Is It plastic or glass fibre?
Bri


----------



## erneboy (Feb 8, 2007)

A photo would help. Is it broken and ragged or did a whole piece just pop off. If the latter it shouldn't be too difficult to fix, Alan.


----------



## mollmagee (Jun 15, 2006)

its plastic brian


----------



## brianamelia (Mar 17, 2008)

*reply*



mollmagee said:


> its plastic brian


Super glue will stick most plastics as long as its silicon free but if its black plastic it will tend to turn the join grey
Bri


----------



## mollmagee (Jun 15, 2006)

any particular one you would recommend brian


----------



## brianamelia (Mar 17, 2008)

*reply*



mollmagee said:


> any particular one you would recommend brian


Ive used different brands with varying success at work but without knowing the plastic its very difficult to advise so i would try sticking the back first to see how you get on as it could save you a lot of money if it works
Bri


----------



## DTPCHEMICALS (Jul 24, 2006)

http://www.ebay.co.uk/itm/Wickes-In...Kit-Activator-50g-superglue-NEW-/320837470495
From wickes or any p.v.c. supplier.
I stuck some pvc mouldings into place in a bathroom at the weekend. Instant stick. As used by my son for many years .

After sticking the bits together try to reinforce the back of the join wit epoxy resin (araldite)

Dave p


----------



## rogerblack (May 1, 2005)

Here's a good place to start:

http://www.loctite.co.uk/cps/rde/xchg/henkel_uke/hs.xsl/your-solution-4371.htm


----------



## WildThingsKev (Dec 29, 2009)

Superglue will tack it in place ok until it flexes but I've not had much success with it either, as Dave says, back it up with araldite. I've patched 2 x 6" long cracks with a couple of layers of glass cloth and araldite (rather than an epoxy laminating resin). You will need to clean and sand the area behind, and wet out the cloth on a plastic board before applying it, not easy with araldite but warm it to make it runnier - don't use the 5 minute stuff.


----------



## Jezport (Jun 19, 2008)

As DPT advises. Mitre fix.

It is used in the trade for jointing plastics and will work well.
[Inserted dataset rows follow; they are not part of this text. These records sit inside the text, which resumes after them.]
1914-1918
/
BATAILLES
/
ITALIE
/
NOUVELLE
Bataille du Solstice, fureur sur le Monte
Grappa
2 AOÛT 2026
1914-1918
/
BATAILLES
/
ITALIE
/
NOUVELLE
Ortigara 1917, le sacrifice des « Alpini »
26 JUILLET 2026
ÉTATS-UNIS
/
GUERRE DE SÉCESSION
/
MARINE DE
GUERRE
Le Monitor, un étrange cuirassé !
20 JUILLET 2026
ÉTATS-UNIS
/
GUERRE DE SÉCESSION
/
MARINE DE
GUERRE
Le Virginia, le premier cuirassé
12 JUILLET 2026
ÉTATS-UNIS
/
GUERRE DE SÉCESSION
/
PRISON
It is a bottle of industrial superglue and an aerosol of fast activator.


----------



## pete4x4 (Dec 20, 2006)

A lot of plastic parts are made of ABS which can be welded together with MEK Methyl ethyl ketone, its a solvent and can be brushed on to melt the edges, pressed together and then built up with brush strokes. 
Spare ABS can be used to form a sludge with MEK and painted on the back to build up the joint.
It is a very strong joint, is not brittle and is not effected by water and does not lose its colour.

You can get MEK off ebay for around £6 a litre. Coloured ABS is also available on Ebay.

If your bumper is made of ABS it will be marked as such alternatively brush MEK on the back and if it is suitable it will go tacky for a short time.


----------